### Metin bloğu ###
02 Eylül 2010

Transfer Dönemi Değerlendirmesi - Galatasaray

Geçen sezon ile kıyaslandığında kadroda en büyük değişimi yapması gereken 2 kulüp vardı: Galatasaray ve Beşiktaş. Fenerbahçe ve Trabzonspor açısından bakınca kadroya yapılacak bir kaç iyi takviye ile mevcut durumları daha üst noktalara taşımak hiç de zor değildi. Şimdi bir dönemin daha sonuna gelmişken yaz döneminde yapılan hamleleri değerlendirmeye başlamak lazım.

Yıllar sonra ilk defa geçen sezon son güne bırakıp tembel öğrenci misali son dakika hamleleri peşinde koşmamıştı Galatasaray. Bu sene yine son öncesinde 3-4 sezonluk performansa geri dönüş yapıldı, asıl hamleler 1 Eylül'de yapılsa da gerçek eksiklikleri görenler için yeterli düzeyde olmadığı ortada.

Geçen sezon sıkça yazdık, hatta 2 sezondur yazıyorum orta sahada yaşanan sıkıntıları. Örneğin 2008'den bu yana Mehmet Topal, Barış gibi defansif yönü kuvvetli ve hücumda katkısı olmayan isimlerle; Lincoln, Kewell gibi ofansif yönü güçlü ama defansif katkısı sınırlı oyuncular üzerinde şekillendi kadro. Ne eksik bu kadroda, denge yok! Takım hassas değerler üzerine kuruluyor, biraz ofans biraz defans yani biraz ondna biraz şundan misali. O zaman ortaya çıkan görüntü, yemek vs. ne kadar lezzet verebilir ki? Bu durumda örneğin Barış eksildiğinde takım rakibe karşı direnç göstermekte, Lincoln eksik olduğunda ise rakip kalede yaratıcı olma anlamında sıkıntı yaşıyordu.
###
— Görev listesi —
• a. Galatasaray transfer yazısında "Geçen sezon ile kıyaslandığında" diye başlayan paragrafı, ana bilgileri koruyarak madde madde yeniden yazar mısın?
• b. Galatasaray transfer yazısında adı geçen futbolcular kimler?
• c. Galatasaray transfer yazısının devamını yazar mısın?
Satırların bu çalışmada hiçbir rolü yok.
### Verilen satırlar ###
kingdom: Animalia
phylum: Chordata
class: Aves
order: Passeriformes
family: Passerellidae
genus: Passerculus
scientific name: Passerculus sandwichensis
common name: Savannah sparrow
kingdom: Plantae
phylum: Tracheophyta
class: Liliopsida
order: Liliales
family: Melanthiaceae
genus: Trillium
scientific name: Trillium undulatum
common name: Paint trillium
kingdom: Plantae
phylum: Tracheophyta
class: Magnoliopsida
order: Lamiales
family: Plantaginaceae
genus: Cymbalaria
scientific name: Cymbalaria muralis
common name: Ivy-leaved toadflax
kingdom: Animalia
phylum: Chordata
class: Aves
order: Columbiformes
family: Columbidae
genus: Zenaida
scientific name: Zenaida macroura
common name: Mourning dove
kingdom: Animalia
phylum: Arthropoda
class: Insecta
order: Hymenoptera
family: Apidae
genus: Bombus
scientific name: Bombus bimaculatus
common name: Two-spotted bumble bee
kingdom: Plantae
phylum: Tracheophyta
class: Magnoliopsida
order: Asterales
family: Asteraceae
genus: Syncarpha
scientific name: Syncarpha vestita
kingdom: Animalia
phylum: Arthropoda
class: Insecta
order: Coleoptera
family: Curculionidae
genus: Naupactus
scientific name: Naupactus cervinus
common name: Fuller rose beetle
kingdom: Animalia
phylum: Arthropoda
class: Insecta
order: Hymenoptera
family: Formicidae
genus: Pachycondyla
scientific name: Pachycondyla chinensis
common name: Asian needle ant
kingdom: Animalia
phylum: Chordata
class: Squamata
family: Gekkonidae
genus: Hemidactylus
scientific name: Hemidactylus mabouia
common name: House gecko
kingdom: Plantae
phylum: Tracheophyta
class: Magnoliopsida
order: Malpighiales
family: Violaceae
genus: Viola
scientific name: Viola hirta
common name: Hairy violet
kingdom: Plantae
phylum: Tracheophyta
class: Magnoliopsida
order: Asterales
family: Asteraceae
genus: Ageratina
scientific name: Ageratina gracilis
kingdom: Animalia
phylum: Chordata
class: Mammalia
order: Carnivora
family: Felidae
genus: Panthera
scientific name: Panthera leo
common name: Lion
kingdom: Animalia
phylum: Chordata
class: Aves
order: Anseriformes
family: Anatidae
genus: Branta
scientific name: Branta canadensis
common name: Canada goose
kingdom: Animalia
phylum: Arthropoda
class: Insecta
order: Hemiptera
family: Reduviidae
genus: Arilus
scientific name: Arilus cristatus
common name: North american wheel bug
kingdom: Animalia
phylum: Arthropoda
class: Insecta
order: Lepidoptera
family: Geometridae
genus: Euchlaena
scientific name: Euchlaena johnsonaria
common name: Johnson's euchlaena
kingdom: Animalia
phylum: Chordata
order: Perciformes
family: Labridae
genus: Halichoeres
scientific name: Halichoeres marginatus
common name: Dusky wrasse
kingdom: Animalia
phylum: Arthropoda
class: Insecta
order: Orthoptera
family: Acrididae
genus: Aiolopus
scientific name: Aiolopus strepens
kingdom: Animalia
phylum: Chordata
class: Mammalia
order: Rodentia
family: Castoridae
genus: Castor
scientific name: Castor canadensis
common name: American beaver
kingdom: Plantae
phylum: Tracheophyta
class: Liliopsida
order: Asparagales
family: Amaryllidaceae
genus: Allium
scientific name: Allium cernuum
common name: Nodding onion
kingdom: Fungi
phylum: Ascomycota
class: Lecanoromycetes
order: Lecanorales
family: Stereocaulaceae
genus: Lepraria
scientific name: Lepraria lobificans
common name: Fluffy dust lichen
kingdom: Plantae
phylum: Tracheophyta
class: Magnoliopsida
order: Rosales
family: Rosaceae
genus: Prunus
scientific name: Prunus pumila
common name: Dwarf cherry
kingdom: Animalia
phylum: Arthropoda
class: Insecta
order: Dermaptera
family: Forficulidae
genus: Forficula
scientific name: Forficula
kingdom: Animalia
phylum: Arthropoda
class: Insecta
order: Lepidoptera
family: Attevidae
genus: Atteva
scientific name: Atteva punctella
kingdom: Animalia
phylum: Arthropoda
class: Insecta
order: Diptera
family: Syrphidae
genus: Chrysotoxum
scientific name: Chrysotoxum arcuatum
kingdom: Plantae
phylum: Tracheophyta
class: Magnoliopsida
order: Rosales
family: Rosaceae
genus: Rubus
###
— Sonuçlar —
• a.
- Geçen sezona göre kadroda en büyük değişimi yapması gereken iki kulüp Galatasaray ve Beşiktaş'tı.
- Fenerbahçe ve Trabzonspor için birkaç iyi takviyeyle mevcut durumu daha üst noktalara taşımak zor değildi.
- Bir dönemin sonuna gelinirken yaz döneminde yapılan hamleleri değerlendirmeye başlamak gerekiyor.

• b. Mehmet Topal, Barış, Lincoln, Kewell

• c.
Frank Rijkaard ile beraber 4-2-3-1'den farklı olarak 4-3-3'e geçilse de sezon başındaki gösterişli futbola rağmen orta sahadaki yaratıcılık, top kullanma, denge konusundaki sıkıntılara çokça parmak bastık. Sonrasında herkes zaten ne olduğunu gördü. Devre arasında bile bir çoklarının beklentisi orta saha transferi iken bu bölgenin es geçilmesi tabiki hayal kırıklığıydıki sezon sonunda gelinen nokta bunun en net göstergesi.

Durum bu iken ihtiyaçlar ortada iken neydi bunlar: Orta sahaya oyunu 2 yönlü oynayabilen en az 2 adam ( Elano'dan bu konuda fazla beklentim olmadığını daha önce yazmıştım), sol bek, stoper ve forvet.

Neler yapıldı peki? Mevcut kadronun üstüne takviye yapılması beklenirken kadrodan bazı oyuncuların transfer haberleri ile başladı transfer dönemi. Öncelikle Mehmet Topal, Valecia'ya transfer oldu ki oyun tarzının fazlasıyla büyütüldüğüne ve yerinin çok k0lay dolabileceğine inandığım için çok da önemli değildi. Sonrasında ise takım oyununa katkısı ile değil bireysel çabaları ile geçen sezon Galatasaray'ın en önemli performans adamı ile yollar ayrıldı. Keita önemli bir isim olsa da takım oyununa katkısının düşülüğü göz önüne alındığında yeri doldurulabilecek nitelikteydi.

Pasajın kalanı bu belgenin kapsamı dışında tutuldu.